Linkerd2: Linkerd fails during node outage

Created on 26 Jun 2020 · 23Comments · Source: linkerd/linkerd2

Bug Report

What is the issue?

During node outage where some of linkerd components “linkerd-destination” and “linkerd-identity” were running, it looks like linkerd keeps sending traffic to pods on the failed node. In my cluster Linkerd is installed in HA mode.

How can it be reproduced?

Installed linkerd in HA mode
Mesh two apps, where app A talks to app B or vise versa
Stop node where one of linkerd component "linkerd-destination" was running (The goal is to simulate a node outage which has happened to us and lead us to seeing this bug) . During this time the pod will wait for 5 minutes as per eviction timeout and get rescheduled in a new node after 5 minutes.

● Stored data:
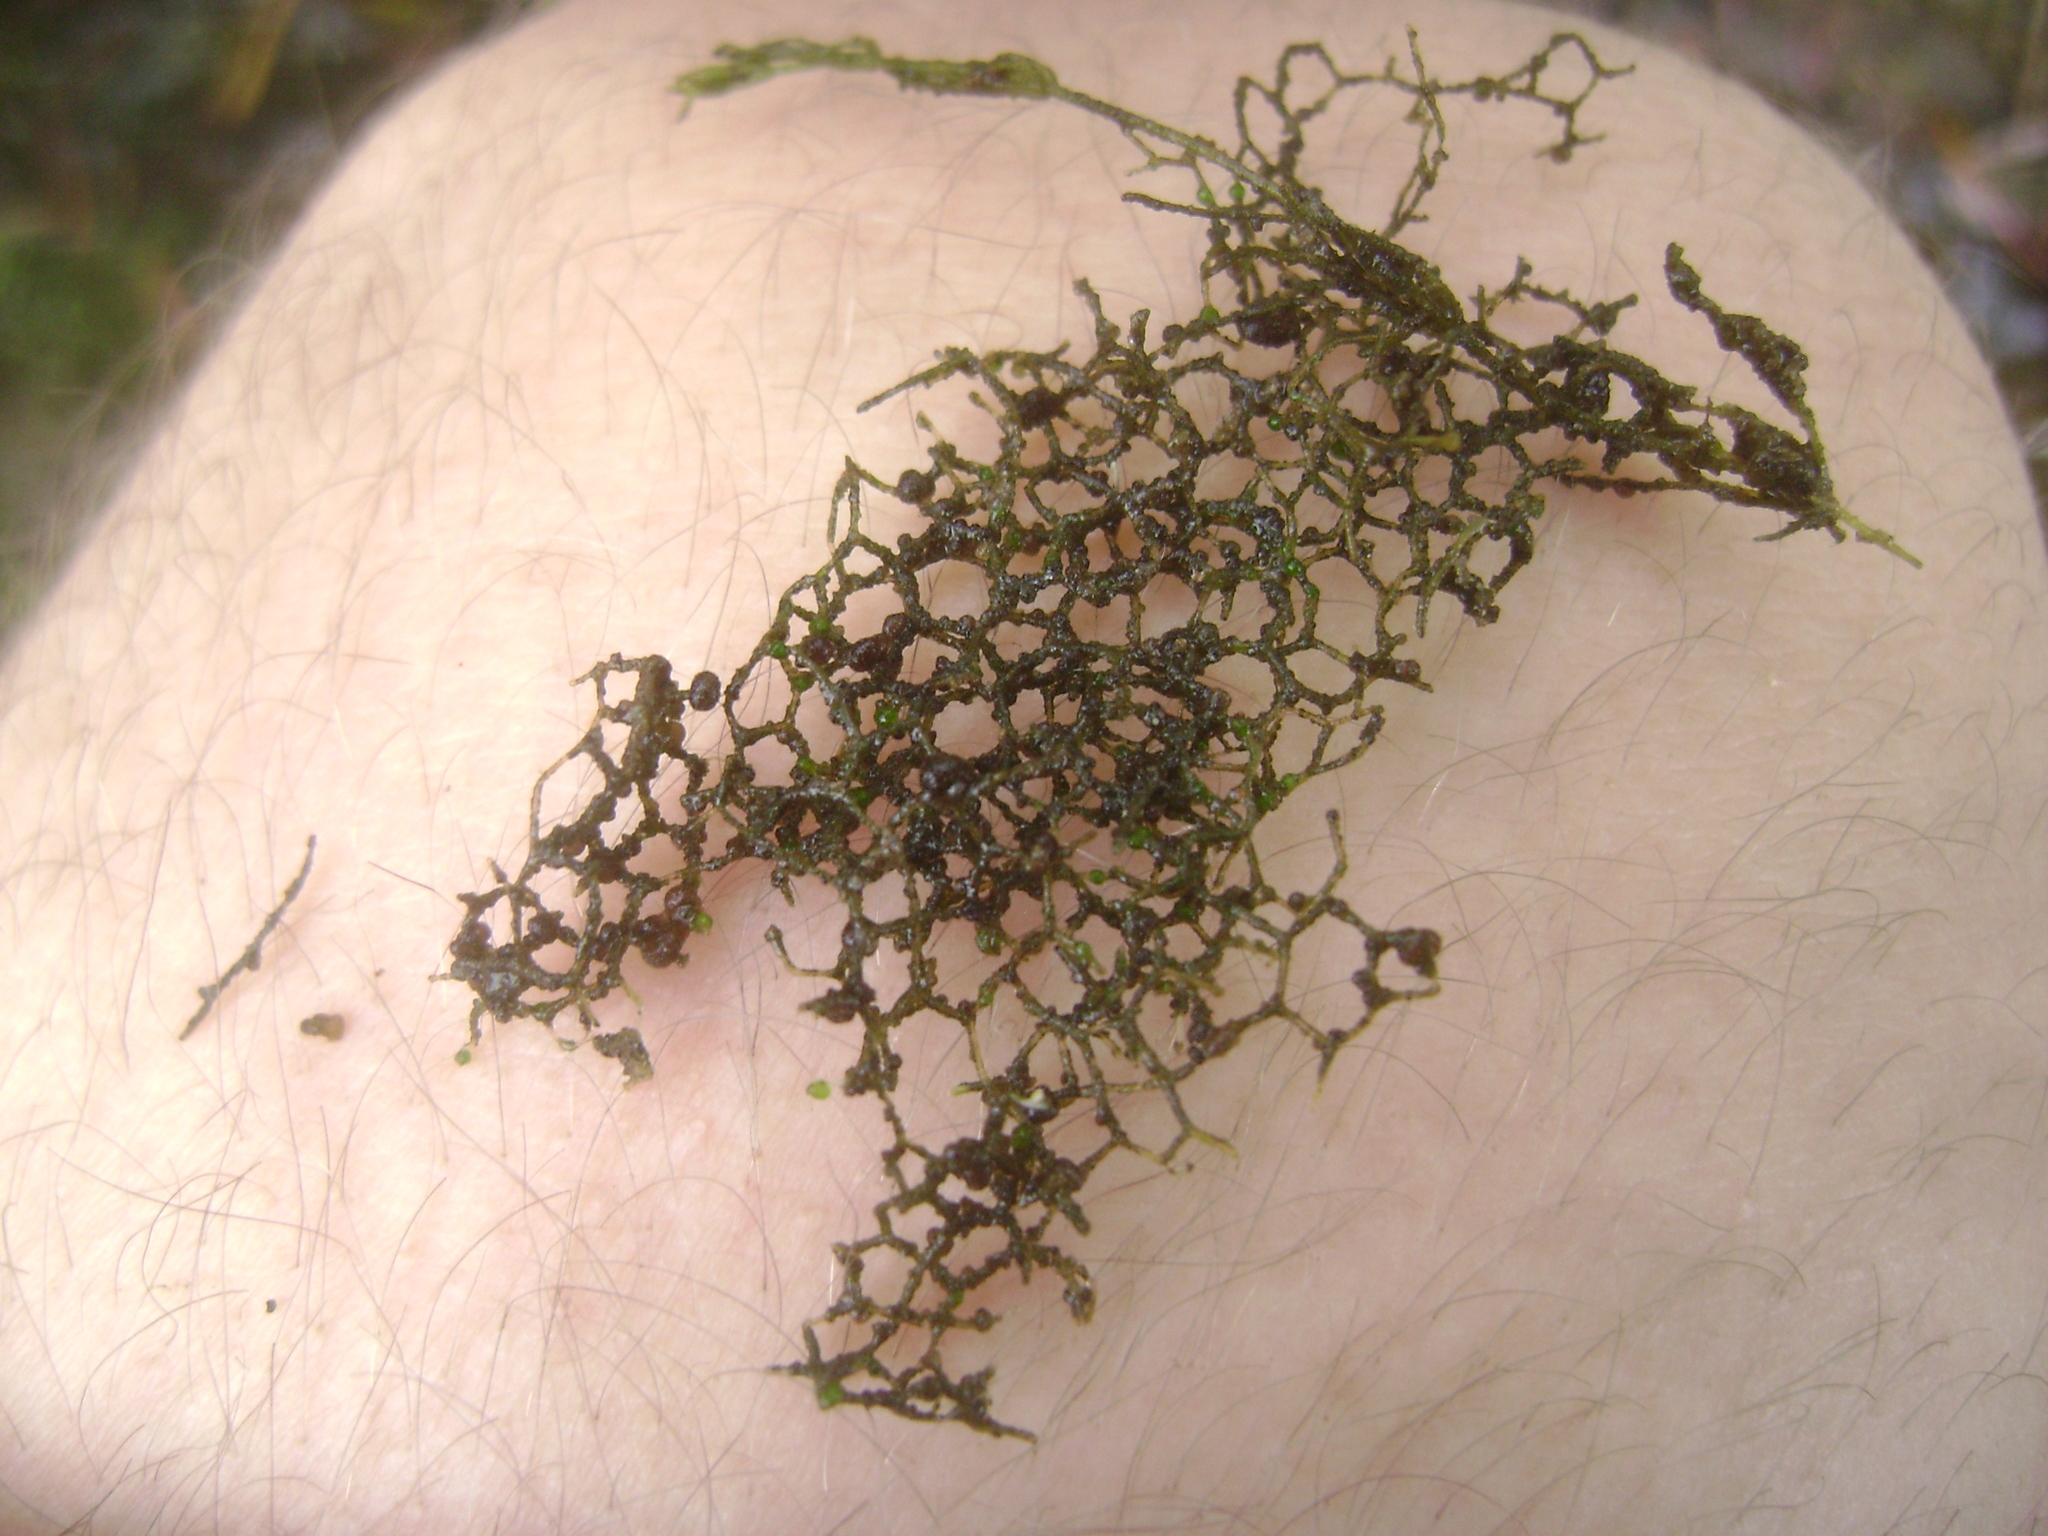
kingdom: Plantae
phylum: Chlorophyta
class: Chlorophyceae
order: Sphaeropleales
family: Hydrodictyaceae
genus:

● Task to complete: Translate this sentence from the Linkerd bug report into Spanish: "In my cluster Linkerd is installed in HA mode."

● Solved exercise: En mi clúster, Linkerd está instalado en modo HA.